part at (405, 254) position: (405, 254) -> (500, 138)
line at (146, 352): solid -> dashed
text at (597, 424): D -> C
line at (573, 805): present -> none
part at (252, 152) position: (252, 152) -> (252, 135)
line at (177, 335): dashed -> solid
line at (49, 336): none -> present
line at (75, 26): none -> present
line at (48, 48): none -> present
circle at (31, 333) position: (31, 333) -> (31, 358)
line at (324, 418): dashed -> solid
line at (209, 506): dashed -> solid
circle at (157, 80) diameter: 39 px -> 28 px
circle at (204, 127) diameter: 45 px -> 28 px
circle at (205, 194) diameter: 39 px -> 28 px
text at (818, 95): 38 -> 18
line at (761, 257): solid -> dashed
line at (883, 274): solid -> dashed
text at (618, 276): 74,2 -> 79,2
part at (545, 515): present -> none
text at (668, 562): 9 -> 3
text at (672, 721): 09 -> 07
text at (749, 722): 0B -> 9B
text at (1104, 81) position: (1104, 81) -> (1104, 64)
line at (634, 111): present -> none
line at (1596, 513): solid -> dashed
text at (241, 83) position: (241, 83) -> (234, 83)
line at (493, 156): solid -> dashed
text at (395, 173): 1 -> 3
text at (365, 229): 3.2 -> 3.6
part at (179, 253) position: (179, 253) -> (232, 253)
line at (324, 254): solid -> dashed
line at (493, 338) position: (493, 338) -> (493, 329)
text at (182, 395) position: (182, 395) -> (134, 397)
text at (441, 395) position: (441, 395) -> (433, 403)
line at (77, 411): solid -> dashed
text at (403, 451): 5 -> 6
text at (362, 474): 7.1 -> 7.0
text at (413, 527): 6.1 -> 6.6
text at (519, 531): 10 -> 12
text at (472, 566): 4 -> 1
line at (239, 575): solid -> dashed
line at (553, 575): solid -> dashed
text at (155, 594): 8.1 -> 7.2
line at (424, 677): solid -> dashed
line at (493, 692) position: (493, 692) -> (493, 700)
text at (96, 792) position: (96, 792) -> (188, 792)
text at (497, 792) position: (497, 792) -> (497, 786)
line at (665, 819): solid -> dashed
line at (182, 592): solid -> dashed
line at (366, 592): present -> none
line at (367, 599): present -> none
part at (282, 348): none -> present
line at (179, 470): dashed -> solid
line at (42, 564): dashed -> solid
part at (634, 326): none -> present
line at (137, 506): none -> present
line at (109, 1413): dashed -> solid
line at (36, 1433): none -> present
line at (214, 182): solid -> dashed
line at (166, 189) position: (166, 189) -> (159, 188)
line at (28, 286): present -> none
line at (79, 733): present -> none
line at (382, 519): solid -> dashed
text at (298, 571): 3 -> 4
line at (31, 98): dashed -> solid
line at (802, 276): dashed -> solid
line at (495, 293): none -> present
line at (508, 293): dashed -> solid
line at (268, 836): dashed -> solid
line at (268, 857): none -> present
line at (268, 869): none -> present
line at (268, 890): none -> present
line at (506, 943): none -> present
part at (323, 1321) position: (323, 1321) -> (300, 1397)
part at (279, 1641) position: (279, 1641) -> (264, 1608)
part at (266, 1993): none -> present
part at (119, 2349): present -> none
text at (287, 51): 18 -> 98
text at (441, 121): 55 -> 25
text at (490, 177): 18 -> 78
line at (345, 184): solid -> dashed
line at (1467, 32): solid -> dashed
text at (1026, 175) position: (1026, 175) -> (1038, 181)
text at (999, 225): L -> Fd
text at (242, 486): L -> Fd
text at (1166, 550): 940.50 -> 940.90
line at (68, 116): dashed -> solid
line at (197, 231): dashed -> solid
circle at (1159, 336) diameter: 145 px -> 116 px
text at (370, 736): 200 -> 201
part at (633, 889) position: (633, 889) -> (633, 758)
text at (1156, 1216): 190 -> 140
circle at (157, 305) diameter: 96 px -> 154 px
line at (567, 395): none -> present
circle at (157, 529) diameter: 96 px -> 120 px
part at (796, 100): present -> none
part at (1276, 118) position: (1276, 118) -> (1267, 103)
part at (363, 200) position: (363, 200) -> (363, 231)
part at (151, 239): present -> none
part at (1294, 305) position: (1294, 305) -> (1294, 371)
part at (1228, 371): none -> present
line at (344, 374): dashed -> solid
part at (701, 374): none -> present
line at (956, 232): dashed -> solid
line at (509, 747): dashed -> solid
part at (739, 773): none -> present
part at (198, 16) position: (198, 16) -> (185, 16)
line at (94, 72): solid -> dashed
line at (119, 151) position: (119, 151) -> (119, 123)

---------------

PROBLEM DETAILS: Copy out every one of the lines above, character for character, with nothing changed.

EXERCISE RESULT:
part at (405, 254) position: (405, 254) -> (500, 138)
line at (146, 352): solid -> dashed
text at (597, 424): D -> C
line at (573, 805): present -> none
part at (252, 152) position: (252, 152) -> (252, 135)
line at (177, 335): dashed -> solid
line at (49, 336): none -> present
line at (75, 26): none -> present
line at (48, 48): none -> present
circle at (31, 333) position: (31, 333) -> (31, 358)
line at (324, 418): dashed -> solid
line at (209, 506): dashed -> solid
circle at (157, 80) diameter: 39 px -> 28 px
circle at (204, 127) diameter: 45 px -> 28 px
circle at (205, 194) diameter: 39 px -> 28 px
text at (818, 95): 38 -> 18
line at (761, 257): solid -> dashed
line at (883, 274): solid -> dashed
text at (618, 276): 74,2 -> 79,2
part at (545, 515): present -> none
text at (668, 562): 9 -> 3
text at (672, 721): 09 -> 07
text at (749, 722): 0B -> 9B
text at (1104, 81) position: (1104, 81) -> (1104, 64)
line at (634, 111): present -> none
line at (1596, 513): solid -> dashed
text at (241, 83) position: (241, 83) -> (234, 83)
line at (493, 156): solid -> dashed
text at (395, 173): 1 -> 3
text at (365, 229): 3.2 -> 3.6
part at (179, 253) position: (179, 253) -> (232, 253)
line at (324, 254): solid -> dashed
line at (493, 338) position: (493, 338) -> (493, 329)
text at (182, 395) position: (182, 395) -> (134, 397)
text at (441, 395) position: (441, 395) -> (433, 403)
line at (77, 411): solid -> dashed
text at (403, 451): 5 -> 6
text at (362, 474): 7.1 -> 7.0
text at (413, 527): 6.1 -> 6.6
text at (519, 531): 10 -> 12
text at (472, 566): 4 -> 1
line at (239, 575): solid -> dashed
line at (553, 575): solid -> dashed
text at (155, 594): 8.1 -> 7.2
line at (424, 677): solid -> dashed
line at (493, 692) position: (493, 692) -> (493, 700)
text at (96, 792) position: (96, 792) -> (188, 792)
text at (497, 792) position: (497, 792) -> (497, 786)
line at (665, 819): solid -> dashed
line at (182, 592): solid -> dashed
line at (366, 592): present -> none
line at (367, 599): present -> none
part at (282, 348): none -> present
line at (179, 470): dashed -> solid
line at (42, 564): dashed -> solid
part at (634, 326): none -> present
line at (137, 506): none -> present
line at (109, 1413): dashed -> solid
line at (36, 1433): none -> present
line at (214, 182): solid -> dashed
line at (166, 189) position: (166, 189) -> (159, 188)
line at (28, 286): present -> none
line at (79, 733): present -> none
line at (382, 519): solid -> dashed
text at (298, 571): 3 -> 4
line at (31, 98): dashed -> solid
line at (802, 276): dashed -> solid
line at (495, 293): none -> present
line at (508, 293): dashed -> solid
line at (268, 836): dashed -> solid
line at (268, 857): none -> present
line at (268, 869): none -> present
line at (268, 890): none -> present
line at (506, 943): none -> present
part at (323, 1321) position: (323, 1321) -> (300, 1397)
part at (279, 1641) position: (279, 1641) -> (264, 1608)
part at (266, 1993): none -> present
part at (119, 2349): present -> none
text at (287, 51): 18 -> 98
text at (441, 121): 55 -> 25
text at (490, 177): 18 -> 78
line at (345, 184): solid -> dashed
line at (1467, 32): solid -> dashed
text at (1026, 175) position: (1026, 175) -> (1038, 181)
text at (999, 225): L -> Fd
text at (242, 486): L -> Fd
text at (1166, 550): 940.50 -> 940.90
line at (68, 116): dashed -> solid
line at (197, 231): dashed -> solid
circle at (1159, 336) diameter: 145 px -> 116 px
text at (370, 736): 200 -> 201
part at (633, 889) position: (633, 889) -> (633, 758)
text at (1156, 1216): 190 -> 140
circle at (157, 305) diameter: 96 px -> 154 px
line at (567, 395): none -> present
circle at (157, 529) diameter: 96 px -> 120 px
part at (796, 100): present -> none
part at (1276, 118) position: (1276, 118) -> (1267, 103)
part at (363, 200) position: (363, 200) -> (363, 231)
part at (151, 239): present -> none
part at (1294, 305) position: (1294, 305) -> (1294, 371)
part at (1228, 371): none -> present
line at (344, 374): dashed -> solid
part at (701, 374): none -> present
line at (956, 232): dashed -> solid
line at (509, 747): dashed -> solid
part at (739, 773): none -> present
part at (198, 16) position: (198, 16) -> (185, 16)
line at (94, 72): solid -> dashed
line at (119, 151) position: (119, 151) -> (119, 123)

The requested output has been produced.